Figures state that 22 per cent of dairy farmers were unable to fill vacancies within three months and 40 per cent of farmers were losing at least one or more workers.
To help tackle the problem, Dairy Australia has launched a new marketing campaign promoting the benefits of working in dairy farming to bring people into the industry and retain them.
The perks include working with animals, working outdoors, career progression, job variety and training, job security and food production.
Dairy Australia will be providing employment support and connect farmers with jobseeker networks and recruitment agencies, and promote careers at schools, universities and TAFEs.
Kongwak dairy farmer, Andrew Perry, has a stable team of two full-time workers and some casuals to step in and lend a hand, but he struggled to find workers when he began farming in 2015.

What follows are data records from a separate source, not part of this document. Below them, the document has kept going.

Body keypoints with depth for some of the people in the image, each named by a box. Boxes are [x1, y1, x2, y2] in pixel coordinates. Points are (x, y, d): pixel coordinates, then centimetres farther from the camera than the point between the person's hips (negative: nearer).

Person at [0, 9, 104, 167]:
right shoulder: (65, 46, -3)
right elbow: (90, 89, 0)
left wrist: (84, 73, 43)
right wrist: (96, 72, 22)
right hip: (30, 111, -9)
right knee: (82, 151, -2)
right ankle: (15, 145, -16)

The former dairy vet said while his staff had stuck with him, others had struggling to find workers.
“This is nothing new, it’s just now we have to compete with every other industry looking for workers,” Mr Perry said.

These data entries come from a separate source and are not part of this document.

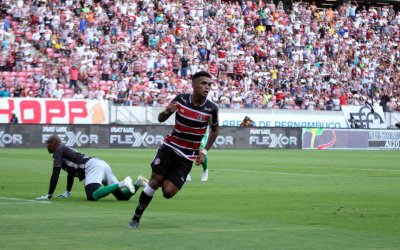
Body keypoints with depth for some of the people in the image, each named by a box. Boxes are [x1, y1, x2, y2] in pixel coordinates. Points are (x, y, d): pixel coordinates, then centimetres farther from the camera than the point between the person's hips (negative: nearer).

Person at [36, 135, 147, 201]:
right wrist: (67, 192, 45)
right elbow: (71, 173, 42)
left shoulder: (59, 151, 5)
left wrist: (49, 195, 0)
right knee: (122, 196, 5)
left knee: (92, 197, -29)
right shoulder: (66, 150, 32)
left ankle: (122, 184, -33)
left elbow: (55, 175, -2)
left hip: (92, 166, -9)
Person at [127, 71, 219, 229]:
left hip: (187, 157, -1)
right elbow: (161, 119, 5)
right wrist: (167, 111, -19)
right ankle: (136, 218, 5)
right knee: (155, 181, -10)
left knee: (168, 192, -12)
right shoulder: (180, 99, -7)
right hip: (169, 148, 1)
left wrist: (204, 151, 0)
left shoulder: (211, 109, -10)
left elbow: (214, 131, 9)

“When we started out we advertised and we would organise a time, but it was summer and 40 degrees and many wouldn’t even turn up for a trial.
“It was terrible, for months and months we did everything ourselves. We heard word-of-mouth of one lady looking for work and she is still working with us now.”
Mr Perry said some of the challenges surrounded filling morning and evening milking shifts, coupled with perceptions dairy was hard and smelly ‘yakka’.
“The cows have to be milked, you can’t go into the shed twice a day for 360 days a year to do it yourself, someone has to do it, and if you can’t find the labour it’s not sustainable,” he said.
“The family sacrifice is enormous if you can’t find labour and I can think of a lot of farmers in the past few years who exited because of labour.”
But Mr Perry said dairy offered a job to suit people at different stages of their life and interests, with a variety of jobs offering a pathway into the industry and the ability to progress through the ranks.
He said this could include learning entry-level skills and working up towards share or lease farming.
“There are not too many opportunities for people without education these days to do this. It’s a healthy job and you are doing something physical,” he said.
“I always feel good to get half-a-day’s work done when others are rolling out of bed and you can have the rest of the day free.”